━━ Provided records ━━
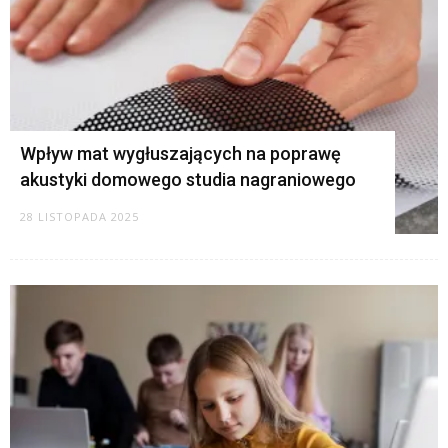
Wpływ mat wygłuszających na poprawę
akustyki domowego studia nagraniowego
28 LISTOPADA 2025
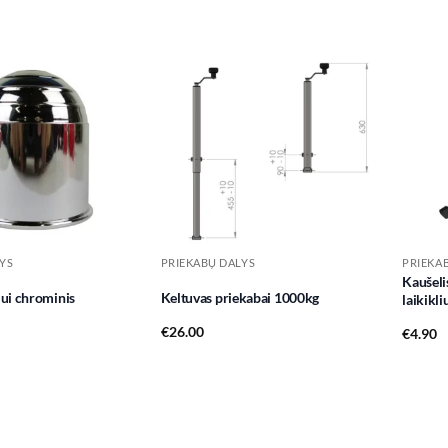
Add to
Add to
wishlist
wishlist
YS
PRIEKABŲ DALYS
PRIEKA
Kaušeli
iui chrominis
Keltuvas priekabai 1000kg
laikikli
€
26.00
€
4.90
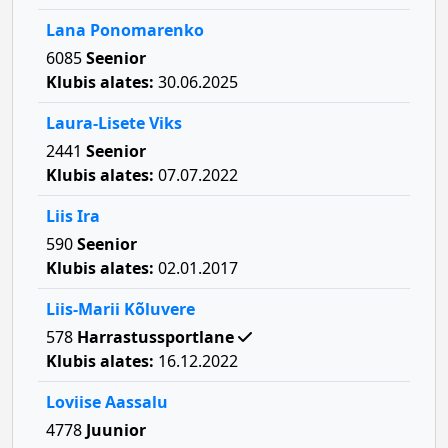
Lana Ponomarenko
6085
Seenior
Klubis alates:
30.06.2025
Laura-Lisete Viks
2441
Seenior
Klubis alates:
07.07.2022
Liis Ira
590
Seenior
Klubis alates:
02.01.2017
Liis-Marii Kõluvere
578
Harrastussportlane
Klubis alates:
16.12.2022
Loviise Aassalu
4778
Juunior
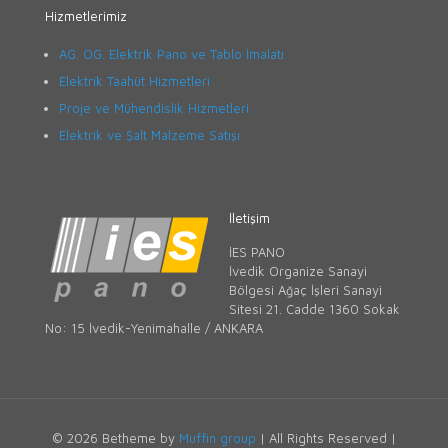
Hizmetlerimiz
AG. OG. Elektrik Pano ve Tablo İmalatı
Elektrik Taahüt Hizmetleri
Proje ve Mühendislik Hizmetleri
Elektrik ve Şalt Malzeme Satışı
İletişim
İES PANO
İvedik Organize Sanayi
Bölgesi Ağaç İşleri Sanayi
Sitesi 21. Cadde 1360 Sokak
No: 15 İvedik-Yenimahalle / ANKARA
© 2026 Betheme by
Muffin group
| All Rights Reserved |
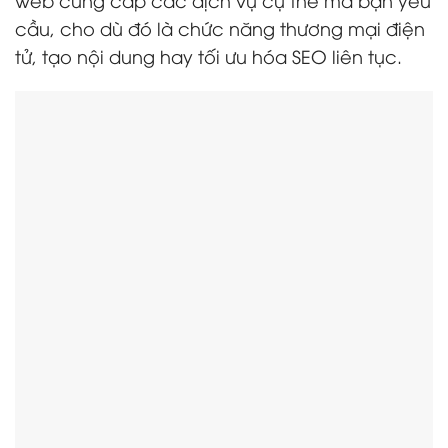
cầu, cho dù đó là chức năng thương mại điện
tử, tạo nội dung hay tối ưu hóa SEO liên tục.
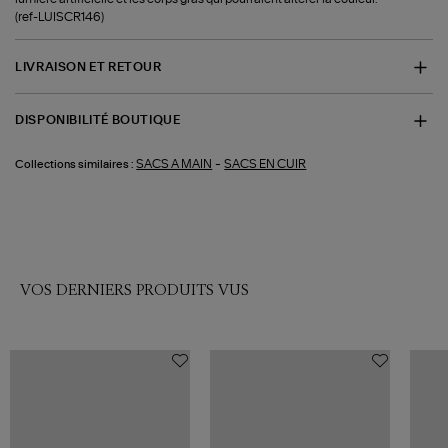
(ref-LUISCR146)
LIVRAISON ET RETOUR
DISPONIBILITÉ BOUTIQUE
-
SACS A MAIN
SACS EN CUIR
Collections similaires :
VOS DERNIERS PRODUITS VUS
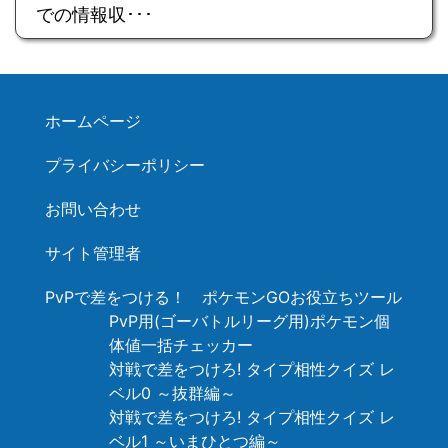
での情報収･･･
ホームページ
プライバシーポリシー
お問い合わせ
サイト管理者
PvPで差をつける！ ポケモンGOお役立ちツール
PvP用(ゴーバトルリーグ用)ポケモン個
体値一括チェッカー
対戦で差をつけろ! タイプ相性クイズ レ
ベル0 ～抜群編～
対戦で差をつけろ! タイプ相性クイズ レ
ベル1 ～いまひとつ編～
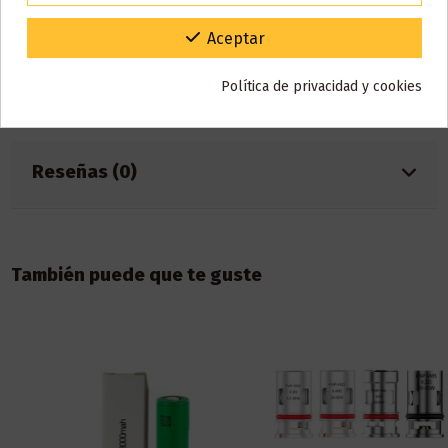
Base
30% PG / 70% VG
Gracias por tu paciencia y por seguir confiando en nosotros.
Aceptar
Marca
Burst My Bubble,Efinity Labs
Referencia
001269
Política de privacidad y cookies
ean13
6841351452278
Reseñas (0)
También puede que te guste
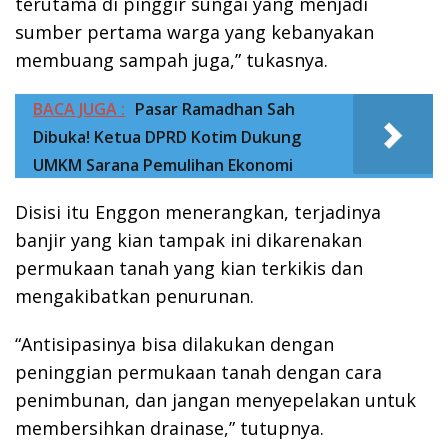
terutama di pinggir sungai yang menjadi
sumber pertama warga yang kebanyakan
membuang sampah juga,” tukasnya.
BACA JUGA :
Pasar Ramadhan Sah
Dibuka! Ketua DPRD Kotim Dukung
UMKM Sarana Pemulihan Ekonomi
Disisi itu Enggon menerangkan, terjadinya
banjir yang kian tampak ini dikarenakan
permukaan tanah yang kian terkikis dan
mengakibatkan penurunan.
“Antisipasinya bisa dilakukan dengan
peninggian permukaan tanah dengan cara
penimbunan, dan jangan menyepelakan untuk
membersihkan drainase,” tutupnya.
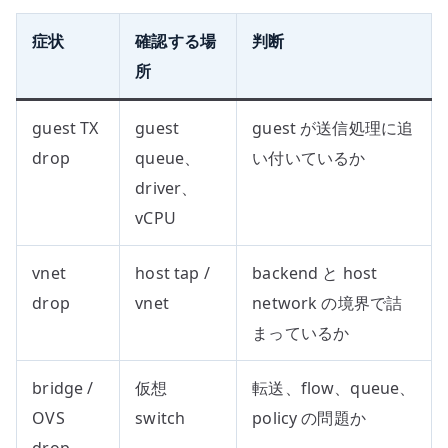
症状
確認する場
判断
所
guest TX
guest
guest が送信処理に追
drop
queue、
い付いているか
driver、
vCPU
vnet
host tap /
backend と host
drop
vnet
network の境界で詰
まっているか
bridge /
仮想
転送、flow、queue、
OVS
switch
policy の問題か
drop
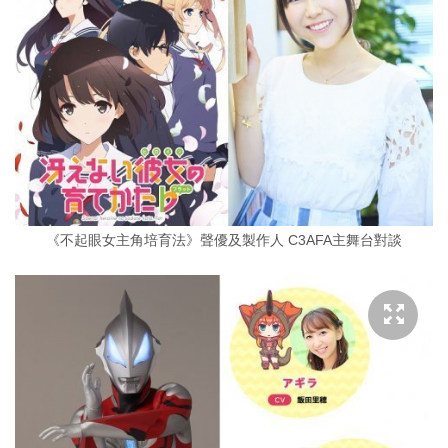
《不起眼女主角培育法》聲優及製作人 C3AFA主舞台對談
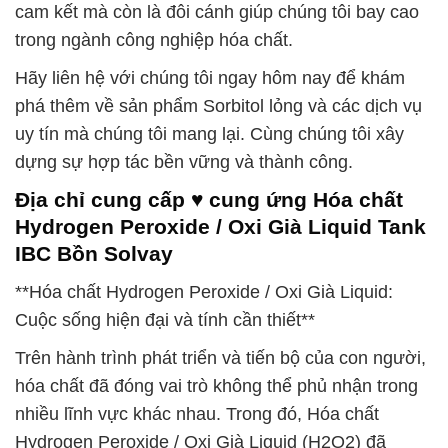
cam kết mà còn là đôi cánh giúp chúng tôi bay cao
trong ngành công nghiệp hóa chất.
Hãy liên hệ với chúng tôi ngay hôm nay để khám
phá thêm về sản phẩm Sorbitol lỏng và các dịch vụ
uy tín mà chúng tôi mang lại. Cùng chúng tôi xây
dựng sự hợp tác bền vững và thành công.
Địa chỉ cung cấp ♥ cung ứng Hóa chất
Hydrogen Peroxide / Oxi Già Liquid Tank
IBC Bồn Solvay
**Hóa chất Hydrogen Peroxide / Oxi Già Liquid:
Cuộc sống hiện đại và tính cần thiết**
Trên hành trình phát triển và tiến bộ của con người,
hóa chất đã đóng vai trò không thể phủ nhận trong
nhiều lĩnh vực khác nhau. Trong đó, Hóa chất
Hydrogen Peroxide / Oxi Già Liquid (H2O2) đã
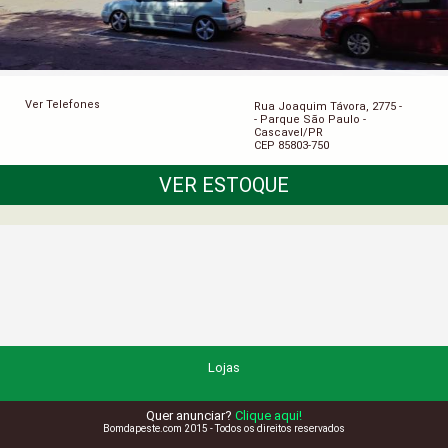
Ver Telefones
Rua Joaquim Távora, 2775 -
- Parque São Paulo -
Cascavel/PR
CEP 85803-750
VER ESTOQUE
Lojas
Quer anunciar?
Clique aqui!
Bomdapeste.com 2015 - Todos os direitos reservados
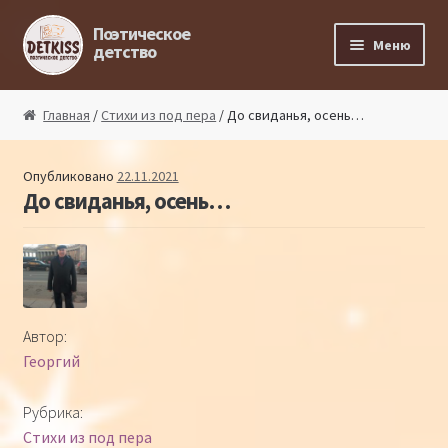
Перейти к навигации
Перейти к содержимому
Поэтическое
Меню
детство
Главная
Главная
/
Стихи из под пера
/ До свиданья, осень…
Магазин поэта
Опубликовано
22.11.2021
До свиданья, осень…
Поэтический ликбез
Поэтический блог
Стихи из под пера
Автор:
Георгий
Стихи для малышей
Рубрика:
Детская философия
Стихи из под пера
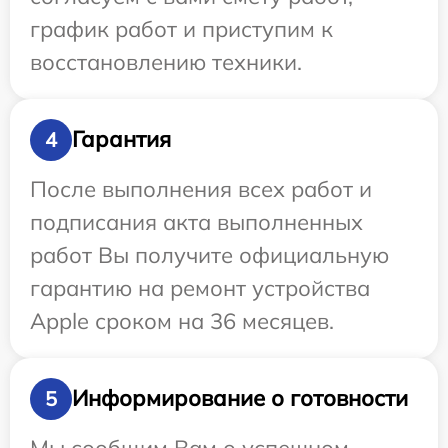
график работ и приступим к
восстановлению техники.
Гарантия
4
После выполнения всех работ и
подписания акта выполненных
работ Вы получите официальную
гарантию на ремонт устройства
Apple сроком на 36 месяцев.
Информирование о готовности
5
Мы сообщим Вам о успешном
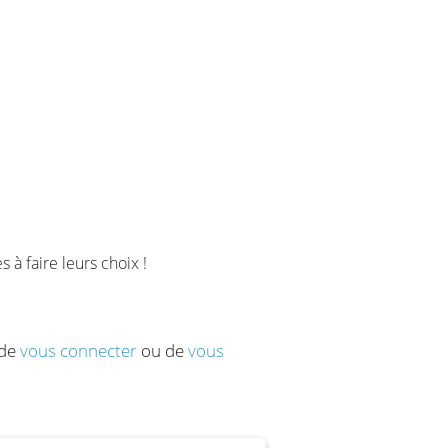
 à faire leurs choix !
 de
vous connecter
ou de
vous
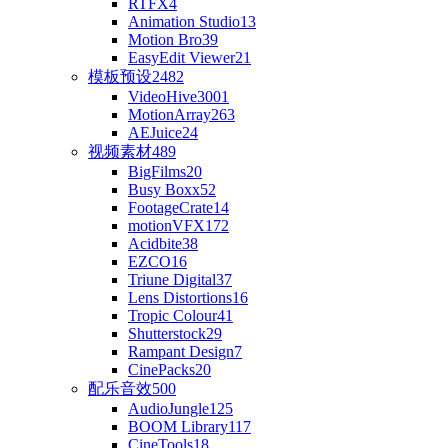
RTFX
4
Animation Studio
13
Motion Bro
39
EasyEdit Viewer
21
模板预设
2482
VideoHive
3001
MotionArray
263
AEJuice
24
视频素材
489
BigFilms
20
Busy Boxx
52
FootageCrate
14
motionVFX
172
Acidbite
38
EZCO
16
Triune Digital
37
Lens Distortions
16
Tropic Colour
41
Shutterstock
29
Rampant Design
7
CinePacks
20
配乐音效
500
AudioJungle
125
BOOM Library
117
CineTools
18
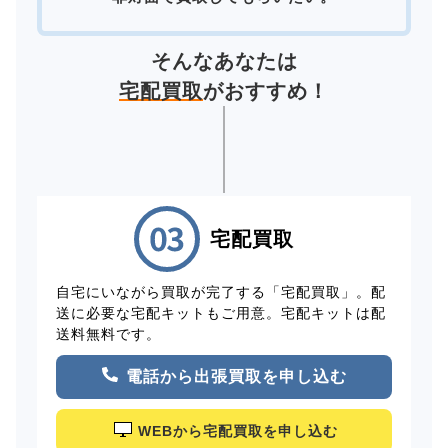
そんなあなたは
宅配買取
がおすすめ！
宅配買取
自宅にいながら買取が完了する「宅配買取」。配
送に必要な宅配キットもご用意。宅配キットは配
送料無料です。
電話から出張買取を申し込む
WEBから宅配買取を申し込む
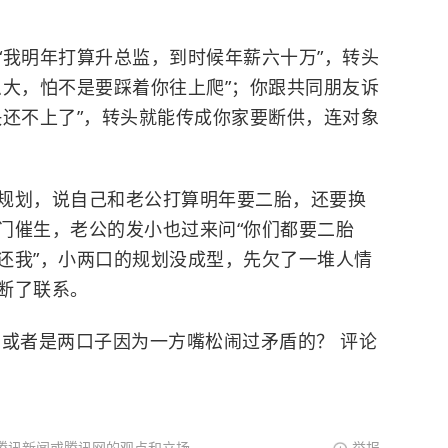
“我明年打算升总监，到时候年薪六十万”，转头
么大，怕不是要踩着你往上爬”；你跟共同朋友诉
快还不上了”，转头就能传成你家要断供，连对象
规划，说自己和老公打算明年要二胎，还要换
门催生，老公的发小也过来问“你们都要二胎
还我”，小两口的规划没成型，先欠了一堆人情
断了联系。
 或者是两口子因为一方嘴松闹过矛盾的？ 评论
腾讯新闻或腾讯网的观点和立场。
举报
━━━
## Task requirements
Give every text line from the listing above as a numbered list, skipping blank lines. Leave the pictures out of the answer.

## Result of this task
1. Wpływ mat wygłuszających na poprawę
2. akustyki domowego studia nagraniowego
3. 28 LISTOPADA 2025
4. Add to
5. Add to
6. wishlist
7. wishlist
8. YS
9. PRIEKABŲ DALYS
10. PRIEKA
11. Kaušeli
12. iui chrominis
13. Keltuvas priekabai 1000kg
14. laikikli
15. €
16. 26.00
17. €
18. 4.90
19. Lana Ponomarenko
20. 6085
21. Seenior
22. Klubis alates:
23. 30.06.2025
24. Laura-Lisete Viks
25. 2441
26. Seenior
27. Klubis alates:
28. 07.07.2022
29. Liis Ira
30. 590
31. Seenior
32. Klubis alates:
33. 02.01.2017
34. Liis-Marii Kõluvere
35. 578
36. Harrastussportlane
37. Klubis alates:
38. 16.12.2022
39. Loviise Aassalu
40. 4778
41. Juunior
42. Hizmetlerimiz
43. AG. OG. Elektrik Pano ve Tablo İmalatı
44. Elektrik Taahüt Hizmetleri
45. Proje ve Mühendislik Hizmetleri
46. Elektrik ve Şalt Malzeme Satışı
47. İletişim
48. İES PANO
49. İvedik Organize Sanayi
50. Bölgesi Ağaç İşleri Sanayi
51. Sitesi 21. Cadde 1360 Sokak
52. No: 15 İvedik-Yenimahalle / ANKARA
53. © 2026 Betheme by
54. Muffin group
55. | All Rights Reserved |
56. cầu, cho dù đó là chức năng thương mại điện
57. tử, tạo nội dung hay tối ưu hóa SEO liên tục.
58. (ref-LUISCR146)
59. LIVRAISON ET RETOUR
60. DISPONIBILITÉ BOUTIQUE
61. -
62. SACS A MAIN
63. SACS EN CUIR
64. Collections similaires :
65. VOS DERNIERS PRODUITS VUS
66. での情報収･･･
67. ホームページ
68. プライバシーポリシー
69. お問い合わせ
70. サイト管理者
71. PvPで差をつける！ ポケモンGOお役立ちツール
72. PvP用(ゴーバトルリーグ用)ポケモン個
73. 体値一括チェッカー
74. 対戦で差をつけろ! タイプ相性クイズ レ
75. ベル0 ～抜群編～
76. 対戦で差をつけろ! タイプ相性クイズ レ
77. ベル1 ～いまひとつ編～
78. Base
79. 30% PG / 70% VG
80. Gracias por tu paciencia y por seguir confiando en nosotros.
81. Aceptar
82. Marca
83. Burst My Bubble,Efinity Labs
84. Referencia
85. 001269
86. Política de privacidad y cookies
87. ean13
88. 6841351452278
89. Reseñas (0)
90. También puede que te guste
91. terutama di pinggir sungai yang menjadi
92. sumber pertama warga yang kebanyakan
93. membuang sampah juga,” tukasnya.
94. BACA JUGA :
95. Pasar Ramadhan Sah
96. Dibuka! Ketua DPRD Kotim Dukung
97. UMKM Sarana Pemulihan Ekonomi
98. Disisi itu Enggon menerangkan, terjadinya
99. banjir yang kian tampak ini dikarenakan
100. permukaan tanah yang kian terkikis dan
101. mengakibatkan penurunan.
102. “Antisipasinya bisa dilakukan dengan
103. peninggian permukaan tanah dengan cara
104. penimbunan, dan jangan menyepelakan untuk
105. membersihkan drainase,” tutupnya.
106. 症状
107. 確認する場
108. 判断
109. 所
110. guest TX
111. guest
112. guest が送信処理に追
113. drop
114. queue、
115. い付いているか
116. driver、
117. vCPU
118. vnet
119. host tap /
120. backend と host
121. drop
122. vnet
123. network の境界で詰
124. まっているか
125. bridge /
126. 仮想
127. 転送、flow、queue、
128. OVS
129. switch
130. policy の問題か
131. drop
132. 《不起眼女主角培育法》聲優及製作人 C3AFA主舞台對談
133. cam kết mà còn là đôi cánh giúp chúng tôi bay cao
134. trong ngành công nghiệp hóa chất.
135. Hãy liên hệ với chúng tôi ngay hôm nay để khám
136. phá thêm về sản phẩm Sorbitol lỏng và các dịch vụ
137. uy tín mà chúng tôi mang lại. Cùng chúng tôi xây
138. dựng sự hợp tác bền vững và thành công.
139. Địa chỉ cung cấp ♥ cung ứng Hóa chất
140. Hydrogen Peroxide / Oxi Già Liquid Tank
141. IBC Bồn Solvay
142. **Hóa chất Hydrogen Peroxide / Oxi Già Liquid:
143. Cuộc sống hiện đại và tính cần thiết**
144. Trên hành trình phát triển và tiến bộ của con người,
145. hóa chất đã đóng vai trò không thể phủ nhận trong
146. nhiều lĩnh vực khác nhau. Trong đó, Hóa chất
147. Hydrogen Peroxide / Oxi Già Liquid (H2O2) đã
148. Ver Telefones
149. Rua Joaquim Távora, 2775 -
150. - Parque São Paulo -
151. Cascavel/PR
152. CEP 85803-750
153. VER ESTOQUE
154. Lojas
155. Quer anunciar?
156. Clique aqui!
157. Bomdapeste.com 2015 - Todos os direitos reservados
158. Перейти к навигации
159. Перейти к содержимому
160. Поэтическое
161. Меню
162. детство
163. Главная
164. Главная
165. /
166. Стихи из под пера
167. / До свиданья, осень…
168. Магазин поэта
169. Опубликовано
170. 22.11.2021
171. До свиданья, осень…
172. Поэтический ликбез
173. Поэтический блог
174. Стихи из под пера
175. Автор:
176. Георгий
177. Стихи для малышей
178. Рубрика:
179. Детская философия
180. Стихи из под пера
181. график работ и приступим к
182. восстановлению техники.
183. Гарантия
184. 4
185. После выполнения всех работ и
186. подписания акта выполненных
187. работ Вы получите официальную
188. гарантию на ремонт устройства
189. Apple сроком на 36 месяцев.
190. Информирование о готовности
191. 5
192. Мы сообщим Вам о успешном
193.  à faire leurs choix !
194.  de
195. vous connecter
196. ou de
197. vous
198. RTFX
199. 4
200. Animation Studio
201. 13
202. Motion Bro
203. 39
204. EasyEdit Viewer
205. 21
206. 模板预设
207. 2482
208. VideoHive
209. 3001
210. MotionArray
211. 263
212. AEJuice
213. 24
214. 视频素材
215. 489
216. BigFilms
217. 20
218. Busy Boxx
219. 52
220. FootageCrate
221. 14
222. motionVFX
223. 172
224. Acidbite
225. 38
226. EZCO
227. 16
228. Triune Digital
229. 37
230. Lens Distortions
231. 16
232. Tropic Colour
233. 41
234. Shutterstock
235. 29
236. Rampant Design
237. 7
238. CinePacks
239. 20
240. 配乐音效
241. 500
242. AudioJungle
243. 125
244. BOOM Library
245. 117
246. CineTools
247. 18
248. そんなあなたは
249. 宅配買取
250. がおすすめ！
251. 宅配買取
252. 自宅にいながら買取が完了する「宅配買取」。配
253. 送に必要な宅配キットもご用意。宅配キットは配
254. 送料無料です。
255. 電話から出張買取を申し込む
256. WEBから宅配買取を申し込む
257. “我明年打算升总监，到时候年薪六十万”，转头
258. 么大，怕不是要踩着你往上爬”；你跟共同朋友诉
259. 快还不上了”，转头就能传成你家要断供，连对象
260. 规划，说自己和老公打算明年要二胎，还要换
261. 门催生，老公的发小也过来问“你们都要二胎
262. 还我”，小两口的规划没成型，先欠了一堆人情
263. 断了联系。
264.  或者是两口子因为一方嘴松闹过矛盾的？ 评论
265. 腾讯新闻或腾讯网的观点和立场。
266. 举报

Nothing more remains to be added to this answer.